É impossível falar de previdência sem pensar em trabalho.
O mundo passa hoje pela chamada revolução da longevidade. Nunca se viveu por tantos anos em toda a história da humanidade: uma criança nascida no ocidente hoje tem mais de 50% de chance de viver até os 105 anos. Essa probabilidade era de apenas 1% para quem nasceu no século passado.
Com o envelhecimento populacional e os desafios do sistema público de previdência e assistência social, planejar a velhice e poupar a longo prazo nunca foi tão importante. Mas há outro fator decisivo nessa equação: se vamos viver mais, isso significa que trabalharemos por mais tempo.
Essa nova configuração social tem transformado as relações entre as pessoas e o trabalho. A psicóloga Ana Thereza Almeida, que atua há mais de 30 anos na área de recursos humanos ajudando jovens, universitários e profissionais a planejar suas carreiras, tem sentido de perto a mudança. Em sua rotina, tornou-se comum atender pessoas em busca de novos caminhos e possibilidades de atuação em diferentes mercados.
Segundo a psicóloga, se no passado os indivíduos não buscavam prazer no trabalho, hoje as gerações mais novas tendem a procurar um sentido pessoal na profissão. Além das questões objetivas de sustento e manutenção de um determinado padrão de vida, espera-se também encontrar uma fonte de realização.
“Com a revolução da longevidade, precisamos nos reinventar algumas vezes. A carreira é uma trilha; não existe ponto final. Você vai planejando sua trajetória ao longo do caminho, mudando e ajustando o rumo quando for desejado ou necessário. Para isso, é fundamental investir no autoconhecimento, entender bem as próprias capacidades e diferenciais. A clareza sobre si mesmo permite que você compreenda como é capaz de contribuir com o outro e com a sociedade”, pontua Ana Thereza.

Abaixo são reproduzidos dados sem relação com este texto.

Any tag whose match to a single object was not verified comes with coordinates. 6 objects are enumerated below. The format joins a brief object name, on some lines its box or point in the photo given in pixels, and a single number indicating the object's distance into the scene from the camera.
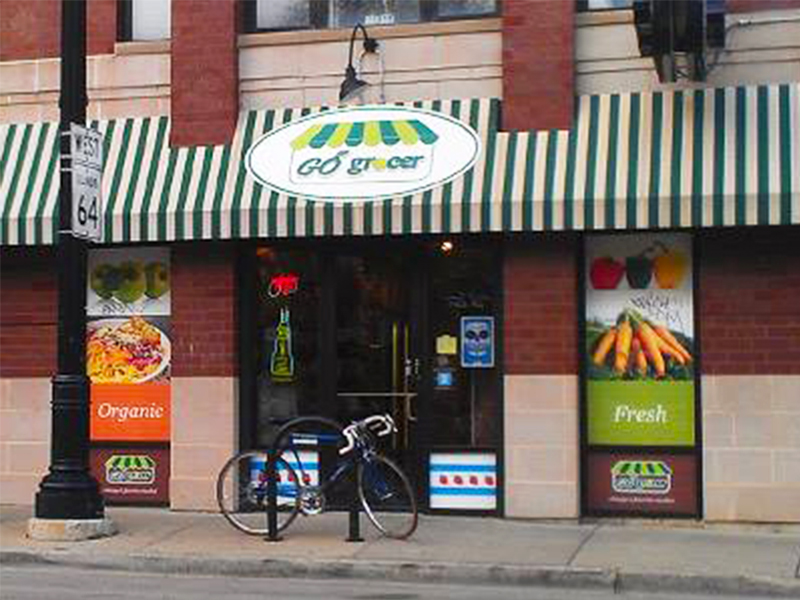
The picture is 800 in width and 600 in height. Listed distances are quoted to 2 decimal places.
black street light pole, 10.43
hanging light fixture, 11.70
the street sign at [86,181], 10.56
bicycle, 10.32
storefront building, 10.88
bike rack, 10.18
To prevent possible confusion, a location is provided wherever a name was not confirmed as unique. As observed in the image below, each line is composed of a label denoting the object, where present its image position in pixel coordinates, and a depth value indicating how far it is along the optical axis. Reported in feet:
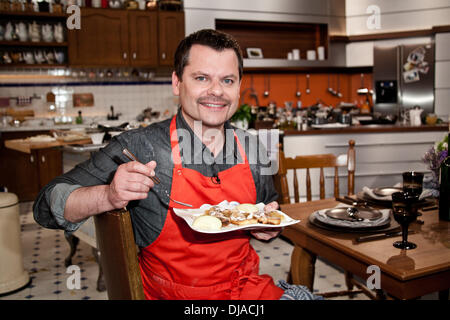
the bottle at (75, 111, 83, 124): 20.35
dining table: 3.92
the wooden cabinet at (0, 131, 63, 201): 18.33
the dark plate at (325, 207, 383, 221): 5.16
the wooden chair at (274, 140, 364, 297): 7.15
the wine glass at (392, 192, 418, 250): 4.39
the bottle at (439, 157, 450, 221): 5.20
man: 4.13
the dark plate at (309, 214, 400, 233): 4.89
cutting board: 9.77
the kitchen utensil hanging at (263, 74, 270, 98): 24.00
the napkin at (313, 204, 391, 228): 4.90
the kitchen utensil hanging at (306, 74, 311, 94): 24.74
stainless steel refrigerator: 22.35
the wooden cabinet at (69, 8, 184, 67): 19.58
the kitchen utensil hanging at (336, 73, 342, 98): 25.20
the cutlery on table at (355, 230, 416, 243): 4.59
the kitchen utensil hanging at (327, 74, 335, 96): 25.13
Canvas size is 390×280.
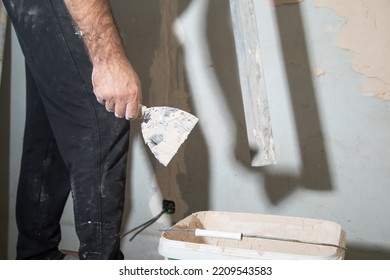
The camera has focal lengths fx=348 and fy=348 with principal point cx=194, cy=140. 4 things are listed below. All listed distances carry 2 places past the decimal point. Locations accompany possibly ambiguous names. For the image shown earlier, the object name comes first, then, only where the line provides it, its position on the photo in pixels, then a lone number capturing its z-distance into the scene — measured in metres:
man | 0.78
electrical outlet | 1.42
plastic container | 0.78
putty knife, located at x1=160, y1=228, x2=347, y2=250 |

Para que os anos a mais se transformem numa travessia interessante e prazerosa, é preciso traçar o curso de vida cada vez mais cedo. Um mercado de trabalho flexível e desafiador vai demandar pessoas capazes de se adaptar a mudanças. “Com visão de futuro e planejamento, uma vida longa é um presente, não um martírio. É uma vida cheia de possibilidades, e o maior presente é o presente do tempo. Como você escolhe usar e estruturar esse tempo é a questão central em viver mais”, pontuam a psicóloga Lynda Gratton e o economista Andrew Scott, professores da London Business School, no livro 100-year life: living and working in an age of longevity (em tradução livre, “Uma vida de 100 anos: viver e trabalhar na era da longevidade”).
Ter duas ou três profissões ao longo da vida será cada vez mais comum. Especialistas defendem a ideia de uma carreira com múltiplos estágios com intervalos e transições. Em determinado período, a prioridade pode ser aumentar a renda para financiar um imóvel; em outro, o interesse pode ser investir num mestrado, doutorado ou quem sabe trabalhar de casa para ter mais disponibilidade de tempo e acompanhar a criação dos filhos pequenos.
Pesquisadores estudam o impacto da longevidade nas relações sociais de trabalho e na importância da criação de políticas públicas. “Tradicionalmente, viver por mais tempo é visto como ser velho por mais tempo. Evidências apontam que esse entendimento será revertido, as pessoas serão mais jovens por mais tempo”, projetam Gratton e Scott.
Para Ana Thereza, pensar na aposentadoria às vésperas é um grande erro. “É cada vez mais importante planejar a segunda ou terceira carreira, pensar em qual atividade você gostaria ou poderia exercer para sustentar o padrão de vida que gostaria de ter. Neste sentido, praticar o autocuidado nunca foi tão essencial. Já que a tendência é vivermos uma vida mais longa, é preciso cuidar da saúde física e mental. Vamos precisar desses recursos em dia por muito tempo”, comenta.